Lebih dari 100 jenis kopi, tak melulu hanya arabica dan robusta. Saya penikmat arabica, perut tak cocok dengan robusta. Padahal pada mulanya, arabica adalah hasil persilangan antara robusta dengan Coffea eugenioides. Persilangan ini terjadi di Abyssinia.



Kalau kita bingung tentang jenis-jenis kopi, secara komersil, ada sembilan jenis yang beredar di dunia. Kalau kita pernah ingat, Belanda menyebarkan bibit kopi ke tanah Jawa untuk pertama kalinya dengan bibit Typica, semua varietas turunan kopi, berawal dari Typica, uniknya, pohon kopi menyesuaikan dengan tanah tempat ia tumbuh. Misal criollo (Amerika Selatan), kona (Hawaii), blue mountain (Jamaica), dan garundang (Sumatera).

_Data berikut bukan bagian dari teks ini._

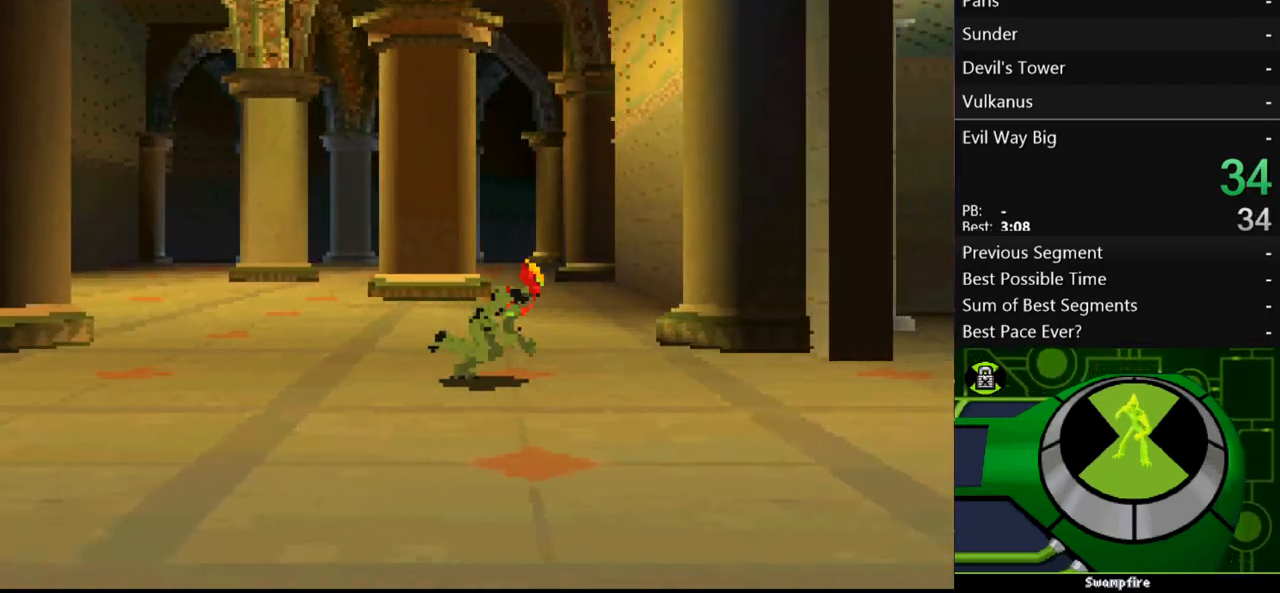
{"buttons": [], "left_stick": "right", "right_stick": "center", "events": []}
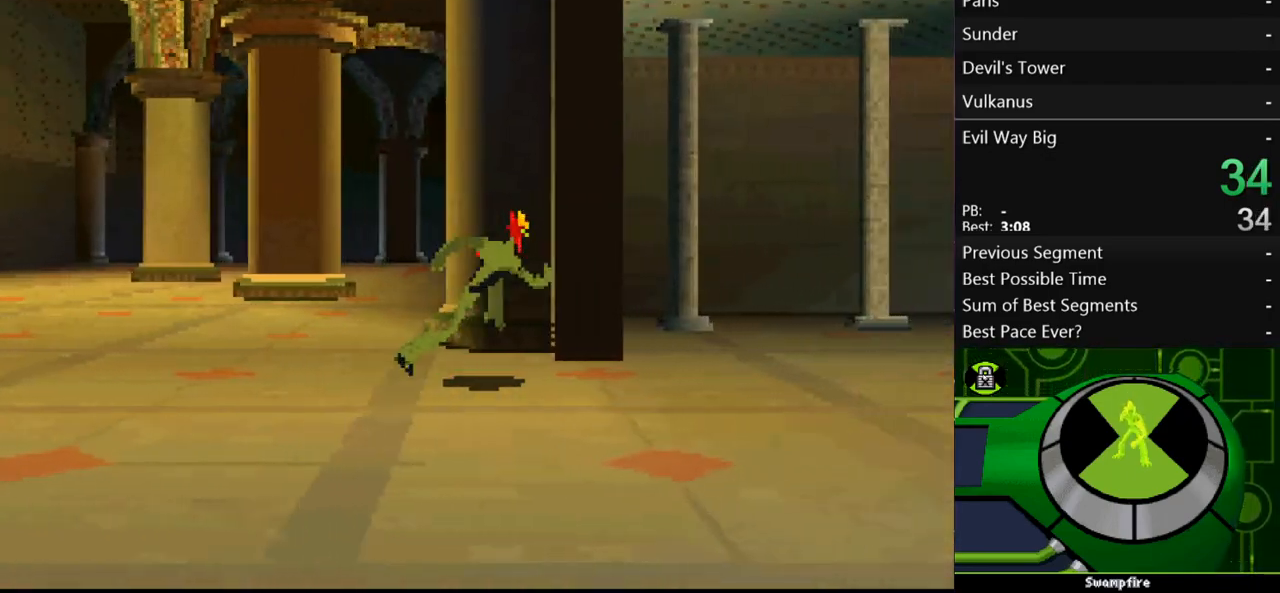
{"buttons": [], "left_stick": "right", "right_stick": "center", "events": []}
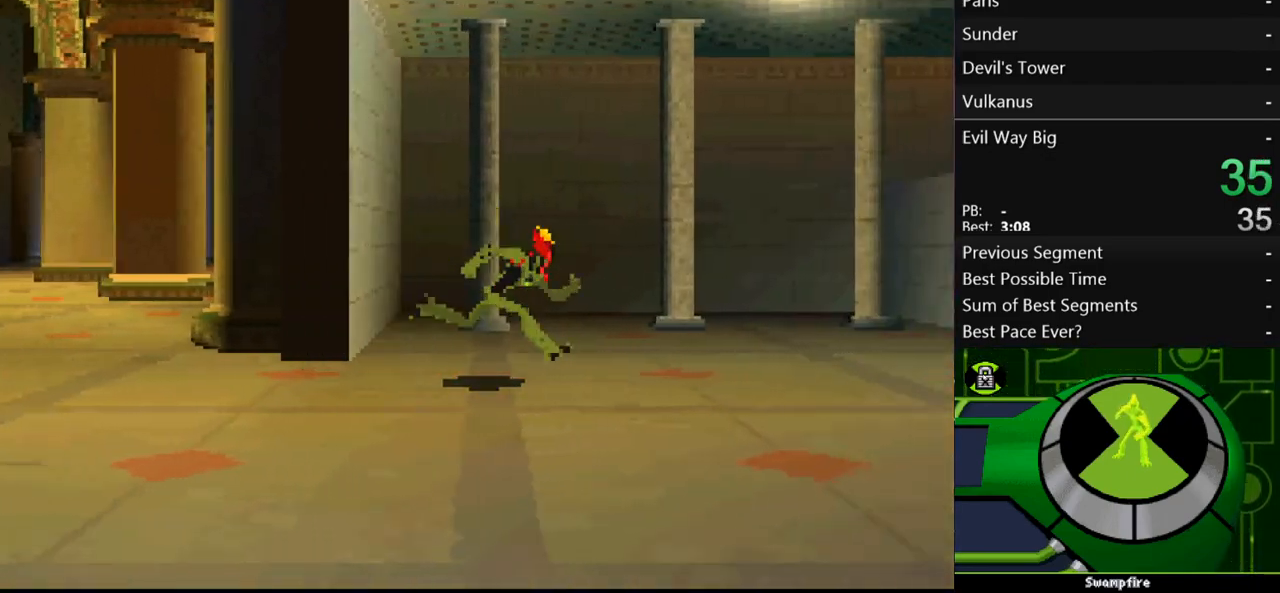
{"buttons": [], "left_stick": "right", "right_stick": "center", "events": []}
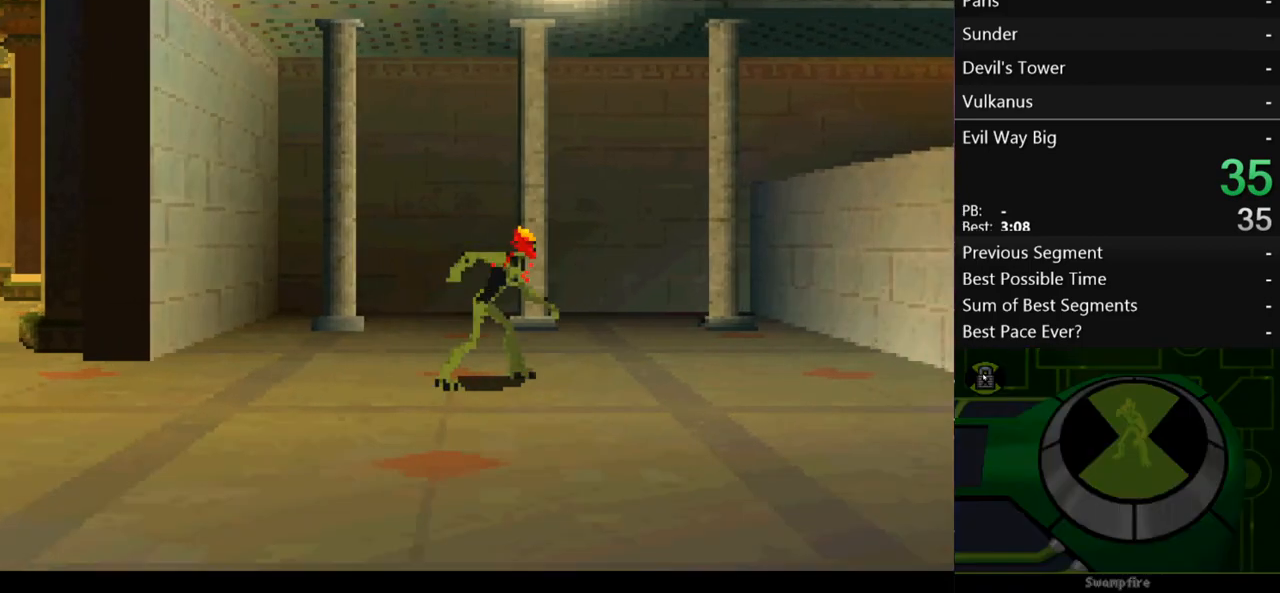
{"buttons": [], "left_stick": "right", "right_stick": "center", "events": [[400, "B", "down"], [500, "B", "up"]]}
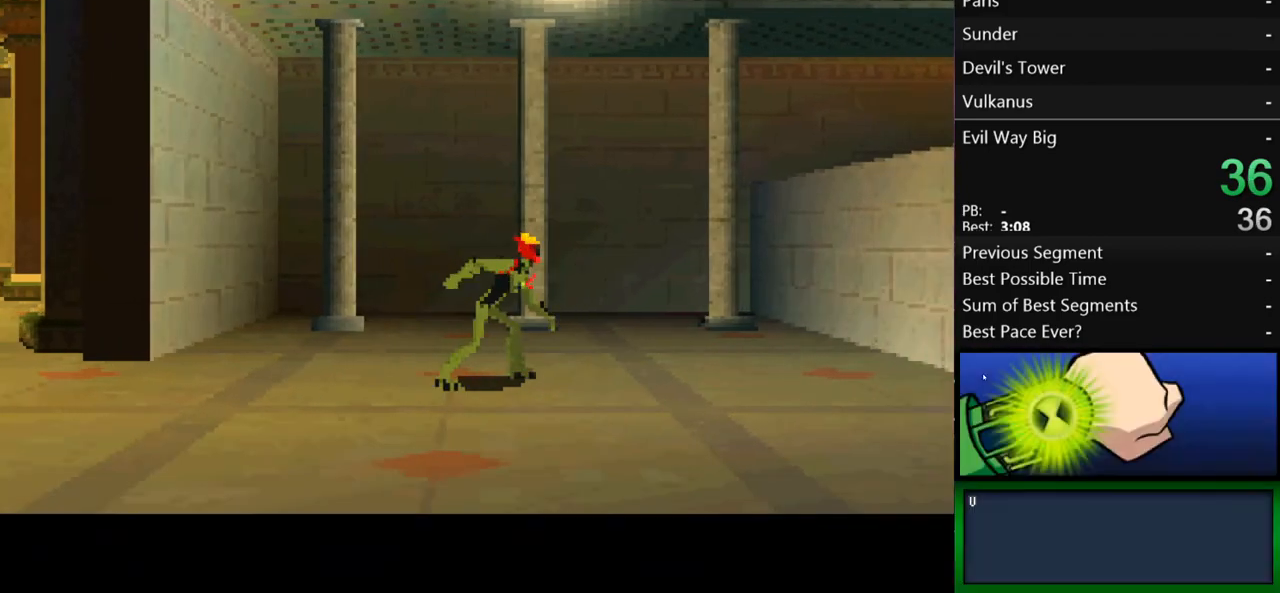
{"buttons": ["B"], "left_stick": "right", "right_stick": "center", "events": [[67, "B", "down"], [133, "B", "up"], [200, "B", "down"], [300, "B", "up"], [333, "B", "down"], [400, "B", "up"], [467, "B", "down"]]}
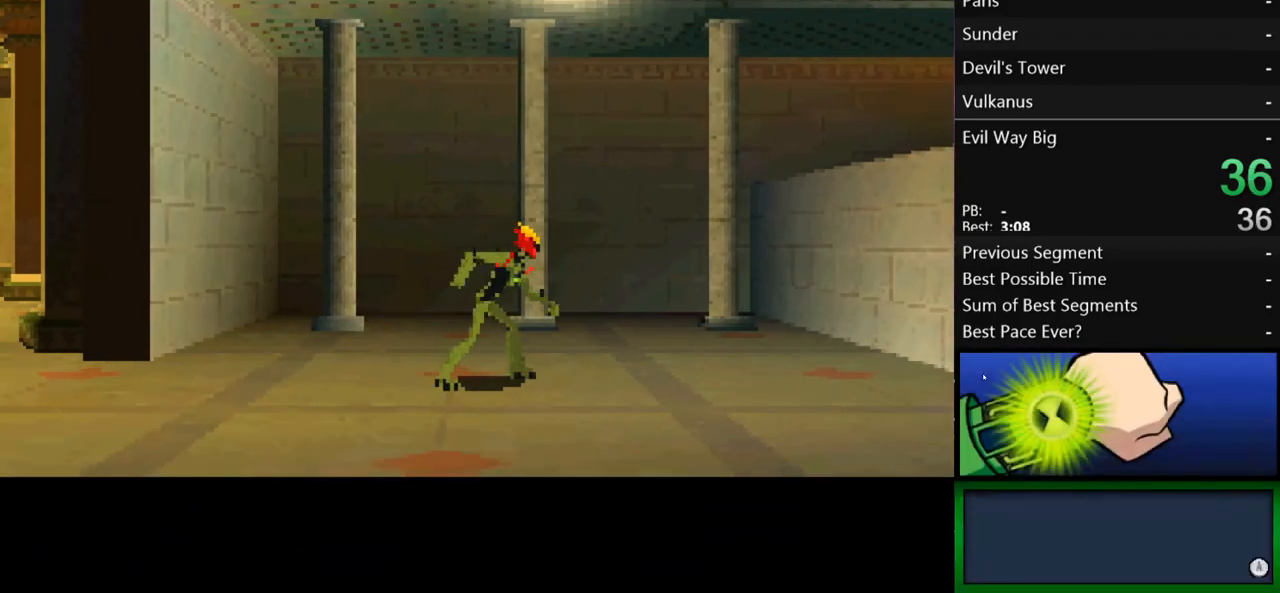
{"buttons": [], "left_stick": "right", "right_stick": "center", "events": [[33, "B", "up"], [200, "B", "down"], [300, "B", "up"]]}
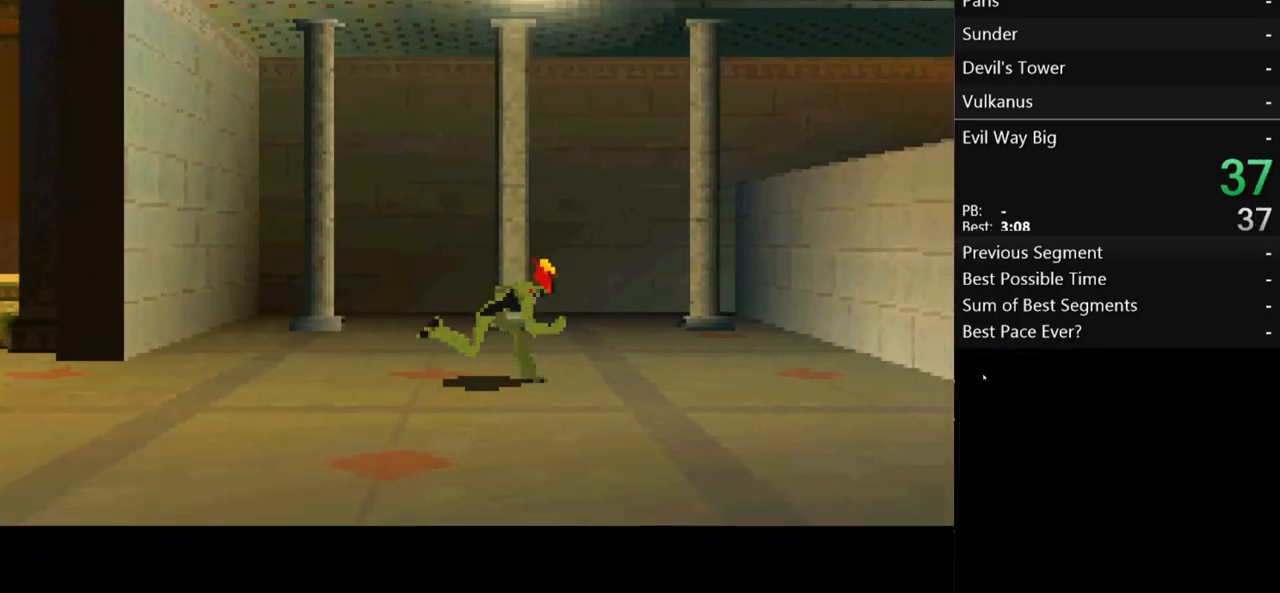
{"buttons": ["A"], "left_stick": "up-left", "right_stick": "center", "events": [[200, "A", "down"], [267, "left_stick", "up-right"], [367, "left_stick", "up-left"], [433, "A", "up"], [500, "A", "down"]]}
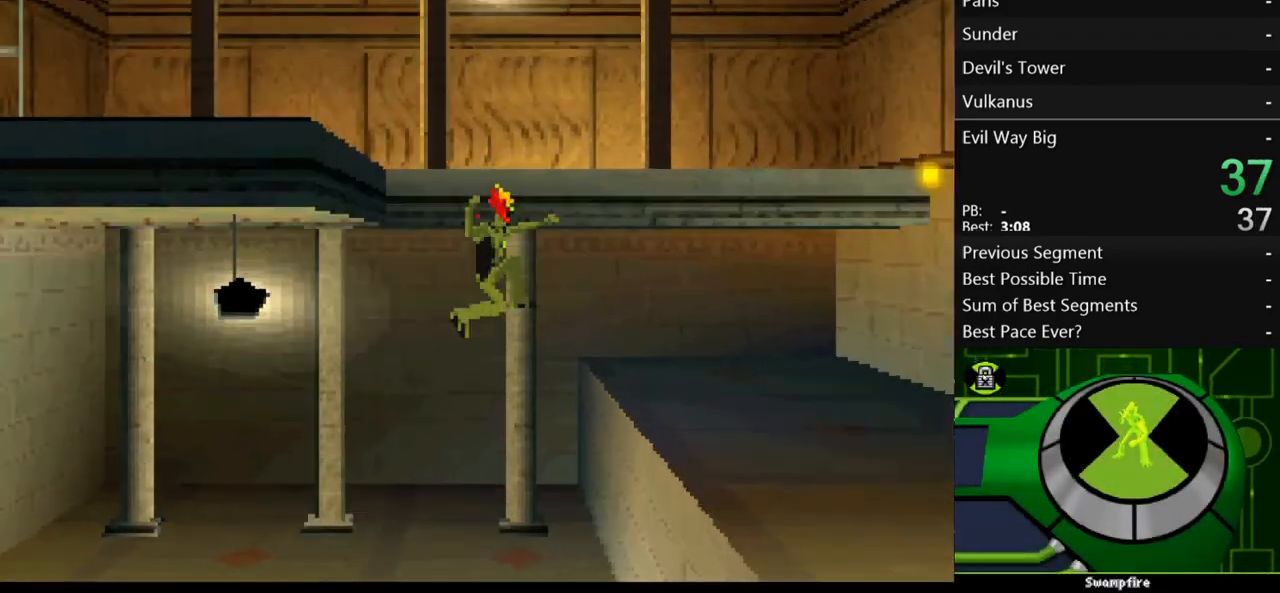
{"buttons": [], "left_stick": "left", "right_stick": "center", "events": [[300, "A", "up"], [400, "left_stick", "left"]]}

"Sedang ada arabica Bourbon, mau coba?"

Seorang pelayan di kedai kopi menawari saya bourbon, saya memilih diseduh dengan cara V60, padahal dia merekomendasikan saya untuk ditubruk. Bourbon yang saya ingat adalah usaha Prancis pada 1708 untuk menanam bibit Typica dari Belanda di Pulau Bourbon, sekali lagi, terjadi penyesuaian terhadap kondisi alam. Pohon kopi bermutasi. Jika Typika menghasilkan panen buah kopi berwarna merah, Bourbon menghasilkan buah kopi berwarna kuning, oranye, hingga merah. Satu varietas yang tak pernah saya coba sampai saat ini adalah Mundo Novo, hasil persilangan antara Typica dan Bourbon, pertama kali ditemukan di Mundo Novo, Brazil.

Campur tangan manusia, mengasilkan Caturra, rekayasa genetis dilakukan oleh Instituto Agronomico of Campinas Brazil pada 1937.


India juga mengembangkan Linie-S yang tahan hama. Mutasi lain datang dengan nama Margogype di Brazil, sementara di Timor muncullah Arabusta atau Tim-tim, tahan hama dengan karakter rasa seperti arabica. Dari sana, terciptalah Catimor hasil kawin persilangan Caturra dengan Timor di Portugal pada 1959.

Kalau orang Takengon sering menyebut jenis ini adalah Ateng, bukan karena pendeknya seperti Ateng, namun merupakan singkatan dari Aceh Tengah.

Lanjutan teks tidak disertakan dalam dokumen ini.